■ Records provided:
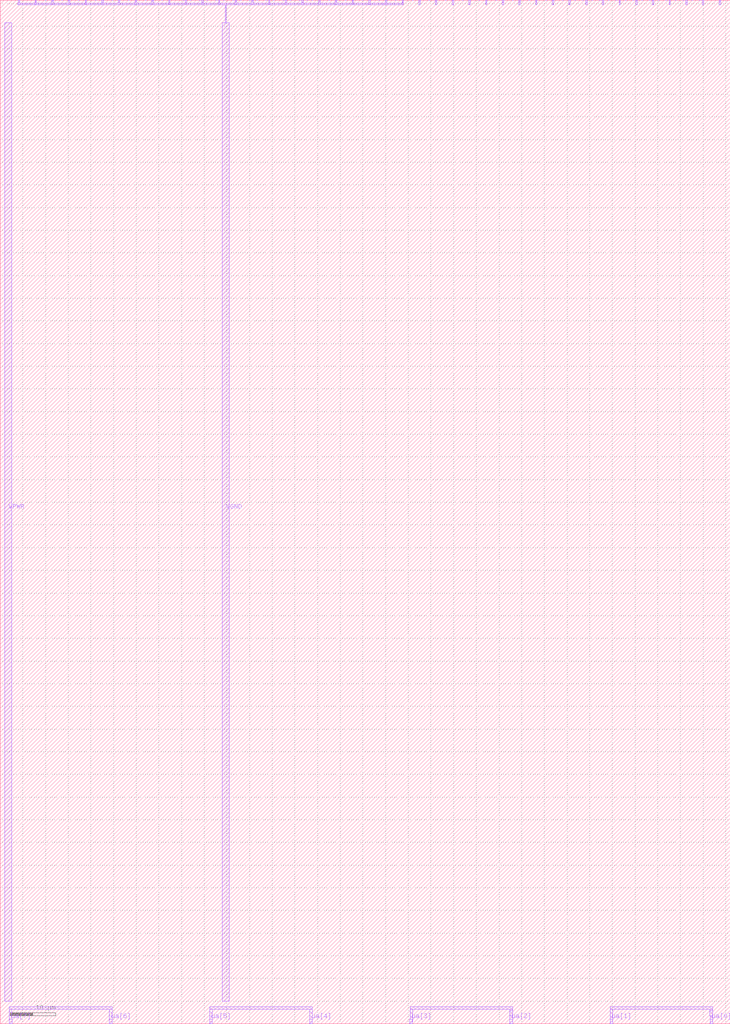
<source format=lef>
VERSION 5.7 ;
  NOWIREEXTENSIONATPIN ON ;
  DIVIDERCHAR "/" ;
  BUSBITCHARS "[]" ;
MACRO tt_um_analog_loopback
  CLASS BLOCK ;
  FOREIGN tt_um_analog_loopback ;
  ORIGIN 0.000 0.000 ;
  SIZE 161.000 BY 225.760 ;
  PIN clk
    DIRECTION INPUT ;
    USE SIGNAL ;
    PORT
      LAYER met4 ;
        RECT 154.870 224.760 155.170 225.760 ;
    END
  END clk
  PIN ena
    DIRECTION INPUT ;
    USE SIGNAL ;
    PORT
      LAYER met4 ;
        RECT 158.550 224.760 158.850 225.760 ;
    END
  END ena
  PIN rst_n
    DIRECTION INPUT ;
    USE SIGNAL ;
    PORT
      LAYER met4 ;
        RECT 151.190 224.760 151.490 225.760 ;
    END
  END rst_n
  PIN ua[0]
    DIRECTION INOUT ;
    USE SIGNAL ;
    PORT
      LAYER met4 ;
        RECT 156.560 0.000 157.160 1.000 ;
    END
  END ua[0]
  PIN ua[1]
    DIRECTION INOUT ;
    USE SIGNAL ;
    PORT
      LAYER met4 ;
        RECT 134.480 0.000 135.080 1.000 ;
    END
  END ua[1]
  PIN ua[2]
    DIRECTION INOUT ;
    USE SIGNAL ;
    PORT
      LAYER met4 ;
        RECT 112.400 0.000 113.000 1.000 ;
    END
  END ua[2]
  PIN ua[3]
    DIRECTION INOUT ;
    USE SIGNAL ;
    PORT
      LAYER met4 ;
        RECT 90.320 0.000 90.920 1.000 ;
    END
  END ua[3]
  PIN ua[4]
    DIRECTION INOUT ;
    USE SIGNAL ;
    PORT
      LAYER met4 ;
        RECT 68.240 0.000 68.840 1.000 ;
    END
  END ua[4]
  PIN ua[5]
    DIRECTION INOUT ;
    USE SIGNAL ;
    PORT
      LAYER met4 ;
        RECT 46.160 0.000 46.760 1.000 ;
    END
  END ua[5]
  PIN ua[6]
    DIRECTION INOUT ;
    USE SIGNAL ;
    PORT
      LAYER met4 ;
        RECT 24.080 0.000 24.680 1.000 ;
    END
  END ua[6]
  PIN ua[7]
    DIRECTION INOUT ;
    USE SIGNAL ;
    PORT
      LAYER met4 ;
        RECT 2.000 0.000 2.600 1.000 ;
    END
  END ua[7]
  PIN ui_in[0]
    DIRECTION INPUT ;
    USE SIGNAL ;
    PORT
      LAYER met4 ;
        RECT 147.510 224.760 147.810 225.760 ;
    END
  END ui_in[0]
  PIN ui_in[1]
    DIRECTION INPUT ;
    USE SIGNAL ;
    PORT
      LAYER met4 ;
        RECT 143.830 224.760 144.130 225.760 ;
    END
  END ui_in[1]
  PIN ui_in[2]
    DIRECTION INPUT ;
    USE SIGNAL ;
    PORT
      LAYER met4 ;
        RECT 140.150 224.760 140.450 225.760 ;
    END
  END ui_in[2]
  PIN ui_in[3]
    DIRECTION INPUT ;
    USE SIGNAL ;
    PORT
      LAYER met4 ;
        RECT 136.470 224.760 136.770 225.760 ;
    END
  END ui_in[3]
  PIN ui_in[4]
    DIRECTION INPUT ;
    USE SIGNAL ;
    PORT
      LAYER met4 ;
        RECT 132.790 224.760 133.090 225.760 ;
    END
  END ui_in[4]
  PIN ui_in[5]
    DIRECTION INPUT ;
    USE SIGNAL ;
    PORT
      LAYER met4 ;
        RECT 129.110 224.760 129.410 225.760 ;
    END
  END ui_in[5]
  PIN ui_in[6]
    DIRECTION INPUT ;
    USE SIGNAL ;
    PORT
      LAYER met4 ;
        RECT 125.430 224.760 125.730 225.760 ;
    END
  END ui_in[6]
  PIN ui_in[7]
    DIRECTION INPUT ;
    USE SIGNAL ;
    PORT
      LAYER met4 ;
        RECT 121.750 224.760 122.050 225.760 ;
    END
  END ui_in[7]
  PIN uio_in[0]
    DIRECTION INPUT ;
    USE SIGNAL ;
    PORT
      LAYER met4 ;
        RECT 118.070 224.760 118.370 225.760 ;
    END
  END uio_in[0]
  PIN uio_in[1]
    DIRECTION INPUT ;
    USE SIGNAL ;
    PORT
      LAYER met4 ;
        RECT 114.390 224.760 114.690 225.760 ;
    END
  END uio_in[1]
  PIN uio_in[2]
    DIRECTION INPUT ;
    USE SIGNAL ;
    PORT
      LAYER met4 ;
        RECT 110.710 224.760 111.010 225.760 ;
    END
  END uio_in[2]
  PIN uio_in[3]
    DIRECTION INPUT ;
    USE SIGNAL ;
    PORT
      LAYER met4 ;
        RECT 107.030 224.760 107.330 225.760 ;
    END
  END uio_in[3]
  PIN uio_in[4]
    DIRECTION INPUT ;
    USE SIGNAL ;
    PORT
      LAYER met4 ;
        RECT 103.350 224.760 103.650 225.760 ;
    END
  END uio_in[4]
  PIN uio_in[5]
    DIRECTION INPUT ;
    USE SIGNAL ;
    PORT
      LAYER met4 ;
        RECT 99.670 224.760 99.970 225.760 ;
    END
  END uio_in[5]
  PIN uio_in[6]
    DIRECTION INPUT ;
    USE SIGNAL ;
    PORT
      LAYER met4 ;
        RECT 95.990 224.760 96.290 225.760 ;
    END
  END uio_in[6]
  PIN uio_in[7]
    DIRECTION INPUT ;
    USE SIGNAL ;
    PORT
      LAYER met4 ;
        RECT 92.310 224.760 92.610 225.760 ;
    END
  END uio_in[7]
  PIN uio_oe[0]
    DIRECTION OUTPUT ;
    USE SIGNAL ;
    PORT
      LAYER met4 ;
        RECT 29.750 224.760 30.050 225.760 ;
    END
  END uio_oe[0]
  PIN uio_oe[1]
    DIRECTION OUTPUT ;
    USE SIGNAL ;
    PORT
      LAYER met4 ;
        RECT 26.070 224.760 26.370 225.760 ;
    END
  END uio_oe[1]
  PIN uio_oe[2]
    DIRECTION OUTPUT ;
    USE SIGNAL ;
    PORT
      LAYER met4 ;
        RECT 22.390 224.760 22.690 225.760 ;
    END
  END uio_oe[2]
  PIN uio_oe[3]
    DIRECTION OUTPUT ;
    USE SIGNAL ;
    PORT
      LAYER met4 ;
        RECT 18.710 224.760 19.010 225.760 ;
    END
  END uio_oe[3]
  PIN uio_oe[4]
    DIRECTION OUTPUT ;
    USE SIGNAL ;
    PORT
      LAYER met4 ;
        RECT 15.030 224.760 15.330 225.760 ;
    END
  END uio_oe[4]
  PIN uio_oe[5]
    DIRECTION OUTPUT ;
    USE SIGNAL ;
    PORT
      LAYER met4 ;
        RECT 11.350 224.760 11.650 225.760 ;
    END
  END uio_oe[5]
  PIN uio_oe[6]
    DIRECTION OUTPUT ;
    USE SIGNAL ;
    PORT
      LAYER met4 ;
        RECT 7.670 224.760 7.970 225.760 ;
    END
  END uio_oe[6]
  PIN uio_oe[7]
    DIRECTION OUTPUT ;
    USE SIGNAL ;
    PORT
      LAYER met4 ;
        RECT 3.990 224.760 4.290 225.760 ;
    END
  END uio_oe[7]
  PIN uio_out[0]
    DIRECTION OUTPUT ;
    USE SIGNAL ;
    PORT
      LAYER met4 ;
        RECT 59.190 224.760 59.490 225.760 ;
    END
  END uio_out[0]
  PIN uio_out[1]
    DIRECTION OUTPUT ;
    USE SIGNAL ;
    PORT
      LAYER met4 ;
        RECT 55.510 224.760 55.810 225.760 ;
    END
  END uio_out[1]
  PIN uio_out[2]
    DIRECTION OUTPUT ;
    USE SIGNAL ;
    PORT
      LAYER met4 ;
        RECT 51.830 224.760 52.130 225.760 ;
    END
  END uio_out[2]
  PIN uio_out[3]
    DIRECTION OUTPUT ;
    USE SIGNAL ;
    PORT
      LAYER met4 ;
        RECT 48.150 224.760 48.450 225.760 ;
    END
  END uio_out[3]
  PIN uio_out[4]
    DIRECTION OUTPUT ;
    USE SIGNAL ;
    PORT
      LAYER met4 ;
        RECT 44.470 224.760 44.770 225.760 ;
    END
  END uio_out[4]
  PIN uio_out[5]
    DIRECTION OUTPUT ;
    USE SIGNAL ;
    PORT
      LAYER met4 ;
        RECT 40.790 224.760 41.090 225.760 ;
    END
  END uio_out[5]
  PIN uio_out[6]
    DIRECTION OUTPUT ;
    USE SIGNAL ;
    PORT
      LAYER met4 ;
        RECT 37.110 224.760 37.410 225.760 ;
    END
  END uio_out[6]
  PIN uio_out[7]
    DIRECTION OUTPUT ;
    USE SIGNAL ;
    PORT
      LAYER met4 ;
        RECT 33.430 224.760 33.730 225.760 ;
    END
  END uio_out[7]
  PIN uo_out[0]
    DIRECTION OUTPUT ;
    USE SIGNAL ;
    PORT
      LAYER met4 ;
        RECT 88.630 224.760 88.930 225.760 ;
    END
  END uo_out[0]
  PIN uo_out[1]
    DIRECTION OUTPUT ;
    USE SIGNAL ;
    PORT
      LAYER met4 ;
        RECT 84.950 224.760 85.250 225.760 ;
    END
  END uo_out[1]
  PIN uo_out[2]
    DIRECTION OUTPUT ;
    USE SIGNAL ;
    PORT
      LAYER met4 ;
        RECT 81.270 224.760 81.570 225.760 ;
    END
  END uo_out[2]
  PIN uo_out[3]
    DIRECTION OUTPUT ;
    USE SIGNAL ;
    PORT
      LAYER met4 ;
        RECT 77.590 224.760 77.890 225.760 ;
    END
  END uo_out[3]
  PIN uo_out[4]
    DIRECTION OUTPUT ;
    USE SIGNAL ;
    PORT
      LAYER met4 ;
        RECT 73.910 224.760 74.210 225.760 ;
    END
  END uo_out[4]
  PIN uo_out[5]
    DIRECTION OUTPUT ;
    USE SIGNAL ;
    PORT
      LAYER met4 ;
        RECT 70.230 224.760 70.530 225.760 ;
    END
  END uo_out[5]
  PIN uo_out[6]
    DIRECTION OUTPUT ;
    USE SIGNAL ;
    PORT
      LAYER met4 ;
        RECT 66.550 224.760 66.850 225.760 ;
    END
  END uo_out[6]
  PIN uo_out[7]
    DIRECTION OUTPUT ;
    USE SIGNAL ;
    PORT
      LAYER met4 ;
        RECT 62.870 224.760 63.170 225.760 ;
    END
  END uo_out[7]
  PIN VPWR
    DIRECTION INOUT ;
    USE POWER ;
    PORT
      LAYER met4 ;
        RECT 1.000 5.000 2.500 220.760 ;
    END
  END VPWR
  PIN VGND
    DIRECTION INOUT ;
    USE GROUND ;
    PORT
      LAYER met4 ;
        RECT 49.000 5.000 50.500 220.760 ;
    END
  END VGND
  OBS
      LAYER met4 ;
        RECT 3.870 224.760 3.990 225.060 ;
        RECT 4.290 224.760 7.670 225.060 ;
        RECT 7.970 224.760 11.350 225.060 ;
        RECT 11.650 224.760 15.030 225.060 ;
        RECT 15.330 224.760 18.710 225.060 ;
        RECT 19.010 224.760 22.390 225.060 ;
        RECT 22.690 224.760 26.070 225.060 ;
        RECT 26.370 224.760 29.750 225.060 ;
        RECT 30.050 224.760 33.430 225.060 ;
        RECT 33.730 224.760 37.110 225.060 ;
        RECT 37.410 224.760 40.790 225.060 ;
        RECT 41.090 224.760 44.470 225.060 ;
        RECT 44.770 224.760 48.150 225.060 ;
        RECT 48.450 224.760 51.830 225.060 ;
        RECT 52.130 224.760 55.510 225.060 ;
        RECT 55.810 224.760 59.190 225.060 ;
        RECT 59.490 224.760 62.870 225.060 ;
        RECT 63.170 224.760 66.550 225.060 ;
        RECT 66.850 224.760 70.230 225.060 ;
        RECT 70.530 224.760 73.910 225.060 ;
        RECT 74.210 224.760 77.590 225.060 ;
        RECT 77.890 224.760 81.270 225.060 ;
        RECT 81.570 224.760 84.950 225.060 ;
        RECT 85.250 224.760 88.630 225.060 ;
        RECT 49.570 220.760 49.870 224.760 ;
        RECT 1.980 3.160 24.680 3.760 ;
        RECT 1.980 1.000 2.580 3.160 ;
        RECT 24.080 1.000 24.680 3.160 ;
        RECT 46.195 3.185 68.840 3.785 ;
        RECT 46.195 1.000 46.795 3.185 ;
        RECT 68.240 1.000 68.840 3.185 ;
        RECT 90.370 3.180 112.995 3.780 ;
        RECT 90.370 1.000 90.970 3.180 ;
        RECT 112.395 2.835 112.995 3.180 ;
        RECT 134.510 3.180 157.115 3.780 ;
        RECT 112.395 1.875 113.000 2.835 ;
        RECT 112.400 1.000 113.000 1.875 ;
        RECT 134.510 1.000 135.110 3.180 ;
        RECT 156.515 2.835 157.115 3.180 ;
        RECT 156.515 1.795 157.160 2.835 ;
        RECT 156.560 1.000 157.160 1.795 ;
        RECT 1.980 0.390 2.000 1.000 ;
        RECT 46.760 0.390 46.795 1.000 ;
        RECT 90.920 0.470 90.970 1.000 ;
        RECT 135.080 0.580 135.110 1.000 ;
  END
END tt_um_analog_loopback
END LIBRARY


</source>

■ Your instructions: Print, exactly as given, the lines from the one with "RECT 90.370 1.000 90.970 3.180 ;" through the last line of the material above, and no others.

■ Exercise solution:
        RECT 90.370 1.000 90.970 3.180 ;
        RECT 112.395 2.835 112.995 3.180 ;
        RECT 134.510 3.180 157.115 3.780 ;
        RECT 112.395 1.875 113.000 2.835 ;
        RECT 112.400 1.000 113.000 1.875 ;
        RECT 134.510 1.000 135.110 3.180 ;
        RECT 156.515 2.835 157.115 3.180 ;
        RECT 156.515 1.795 157.160 2.835 ;
        RECT 156.560 1.000 157.160 1.795 ;
        RECT 1.980 0.390 2.000 1.000 ;
        RECT 46.760 0.390 46.795 1.000 ;
        RECT 90.920 0.470 90.970 1.000 ;
        RECT 135.080 0.580 135.110 1.000 ;
  END
END tt_um_analog_loopback
END LIBRARY


</source>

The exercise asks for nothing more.